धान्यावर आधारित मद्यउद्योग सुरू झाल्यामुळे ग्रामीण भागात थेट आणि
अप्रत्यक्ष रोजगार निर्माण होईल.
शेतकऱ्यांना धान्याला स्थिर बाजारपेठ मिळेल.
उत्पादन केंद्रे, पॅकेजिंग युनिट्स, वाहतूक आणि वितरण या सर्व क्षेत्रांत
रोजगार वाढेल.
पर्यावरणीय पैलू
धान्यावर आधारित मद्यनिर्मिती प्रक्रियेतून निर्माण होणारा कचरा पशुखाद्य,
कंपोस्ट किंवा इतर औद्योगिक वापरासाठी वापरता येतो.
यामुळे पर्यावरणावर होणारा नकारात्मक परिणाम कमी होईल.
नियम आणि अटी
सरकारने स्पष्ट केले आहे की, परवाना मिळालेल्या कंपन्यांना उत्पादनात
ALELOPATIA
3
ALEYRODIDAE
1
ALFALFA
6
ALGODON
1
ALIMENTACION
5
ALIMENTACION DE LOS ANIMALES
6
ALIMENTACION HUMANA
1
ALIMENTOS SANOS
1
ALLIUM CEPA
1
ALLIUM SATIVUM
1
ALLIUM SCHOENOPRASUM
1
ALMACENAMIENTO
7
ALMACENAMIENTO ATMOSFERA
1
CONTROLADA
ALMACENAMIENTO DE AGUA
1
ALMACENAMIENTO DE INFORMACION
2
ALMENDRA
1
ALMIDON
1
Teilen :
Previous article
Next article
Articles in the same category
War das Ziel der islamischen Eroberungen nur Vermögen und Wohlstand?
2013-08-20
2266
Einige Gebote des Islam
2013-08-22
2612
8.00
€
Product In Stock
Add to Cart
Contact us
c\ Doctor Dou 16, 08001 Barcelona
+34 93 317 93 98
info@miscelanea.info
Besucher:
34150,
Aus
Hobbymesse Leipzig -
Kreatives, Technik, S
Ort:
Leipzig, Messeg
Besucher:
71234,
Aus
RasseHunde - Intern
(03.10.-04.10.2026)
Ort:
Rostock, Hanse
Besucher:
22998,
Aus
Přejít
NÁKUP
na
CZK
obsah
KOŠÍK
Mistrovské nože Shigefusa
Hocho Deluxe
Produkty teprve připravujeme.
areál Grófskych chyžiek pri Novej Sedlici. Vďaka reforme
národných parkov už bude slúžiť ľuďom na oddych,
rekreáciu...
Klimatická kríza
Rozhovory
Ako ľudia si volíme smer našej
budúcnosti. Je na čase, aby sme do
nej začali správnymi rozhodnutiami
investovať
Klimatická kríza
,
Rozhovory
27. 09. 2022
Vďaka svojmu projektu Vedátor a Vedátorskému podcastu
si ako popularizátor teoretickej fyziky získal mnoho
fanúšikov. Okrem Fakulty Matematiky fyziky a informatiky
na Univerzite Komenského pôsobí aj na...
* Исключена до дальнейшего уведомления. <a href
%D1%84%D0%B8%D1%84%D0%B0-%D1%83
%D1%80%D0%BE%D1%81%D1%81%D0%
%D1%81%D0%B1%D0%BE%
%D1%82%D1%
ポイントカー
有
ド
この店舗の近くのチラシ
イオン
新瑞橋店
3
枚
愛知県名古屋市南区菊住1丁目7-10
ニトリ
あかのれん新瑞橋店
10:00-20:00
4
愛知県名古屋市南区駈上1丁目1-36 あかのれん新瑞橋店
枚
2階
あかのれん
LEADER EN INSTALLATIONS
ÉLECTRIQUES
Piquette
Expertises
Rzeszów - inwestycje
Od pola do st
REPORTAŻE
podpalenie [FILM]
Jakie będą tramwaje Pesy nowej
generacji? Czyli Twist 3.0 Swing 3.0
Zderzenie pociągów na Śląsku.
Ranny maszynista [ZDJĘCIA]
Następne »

- - - - - - -

### What is needed:
Reply with the complete records, restated exactly.

### Result for this task:
धान्यावर आधारित मद्यउद्योग सुरू झाल्यामुळे ग्रामीण भागात थेट आणि
अप्रत्यक्ष रोजगार निर्माण होईल.
शेतकऱ्यांना धान्याला स्थिर बाजारपेठ मिळेल.
उत्पादन केंद्रे, पॅकेजिंग युनिट्स, वाहतूक आणि वितरण या सर्व क्षेत्रांत
रोजगार वाढेल.
पर्यावरणीय पैलू
धान्यावर आधारित मद्यनिर्मिती प्रक्रियेतून निर्माण होणारा कचरा पशुखाद्य,
कंपोस्ट किंवा इतर औद्योगिक वापरासाठी वापरता येतो.
यामुळे पर्यावरणावर होणारा नकारात्मक परिणाम कमी होईल.
नियम आणि अटी
सरकारने स्पष्ट केले आहे की, परवाना मिळालेल्या कंपन्यांना उत्पादनात
ALELOPATIA
3
ALEYRODIDAE
1
ALFALFA
6
ALGODON
1
ALIMENTACION
5
ALIMENTACION DE LOS ANIMALES
6
ALIMENTACION HUMANA
1
ALIMENTOS SANOS
1
ALLIUM CEPA
1
ALLIUM SATIVUM
1
ALLIUM SCHOENOPRASUM
1
ALMACENAMIENTO
7
ALMACENAMIENTO ATMOSFERA
1
CONTROLADA
ALMACENAMIENTO DE AGUA
1
ALMACENAMIENTO DE INFORMACION
2
ALMENDRA
1
ALMIDON
1
Teilen :
Previous article
Next article
Articles in the same category
War das Ziel der islamischen Eroberungen nur Vermögen und Wohlstand?
2013-08-20
2266
Einige Gebote des Islam
2013-08-22
2612
8.00
€
Product In Stock
Add to Cart
Contact us
c\ Doctor Dou 16, 08001 Barcelona
+34 93 317 93 98
info@miscelanea.info
Besucher:
34150,
Aus
Hobbymesse Leipzig -
Kreatives, Technik, S
Ort:
Leipzig, Messeg
Besucher:
71234,
Aus
RasseHunde - Intern
(03.10.-04.10.2026)
Ort:
Rostock, Hanse
Besucher:
22998,
Aus
Přejít
NÁKUP
na
CZK
obsah
KOŠÍK
Mistrovské nože Shigefusa
Hocho Deluxe
Produkty teprve připravujeme.
areál Grófskych chyžiek pri Novej Sedlici. Vďaka reforme
národných parkov už bude slúžiť ľuďom na oddych,
rekreáciu...
Klimatická kríza
Rozhovory
Ako ľudia si volíme smer našej
budúcnosti. Je na čase, aby sme do
nej začali správnymi rozhodnutiami
investovať
Klimatická kríza
,
Rozhovory
27. 09. 2022
Vďaka svojmu projektu Vedátor a Vedátorskému podcastu
si ako popularizátor teoretickej fyziky získal mnoho
fanúšikov. Okrem Fakulty Matematiky fyziky a informatiky
na Univerzite Komenského pôsobí aj na...
* Исключена до дальнейшего уведомления. <a href
%D1%84%D0%B8%D1%84%D0%B0-%D1%83
%D1%80%D0%BE%D1%81%D1%81%D0%
%D1%81%D0%B1%D0%BE%
%D1%82%D1%
ポイントカー
有
ド
この店舗の近くのチラシ
イオン
新瑞橋店
3
枚
愛知県名古屋市南区菊住1丁目7-10
ニトリ
あかのれん新瑞橋店
10:00-20:00
4
愛知県名古屋市南区駈上1丁目1-36 あかのれん新瑞橋店
枚
2階
あかのれん
LEADER EN INSTALLATIONS
ÉLECTRIQUES
Piquette
Expertises
Rzeszów - inwestycje
Od pola do st
REPORTAŻE
podpalenie [FILM]
Jakie będą tramwaje Pesy nowej
generacji? Czyli Twist 3.0 Swing 3.0
Zderzenie pociągów na Śląsku.
Ranny maszynista [ZDJĘCIA]
Następne »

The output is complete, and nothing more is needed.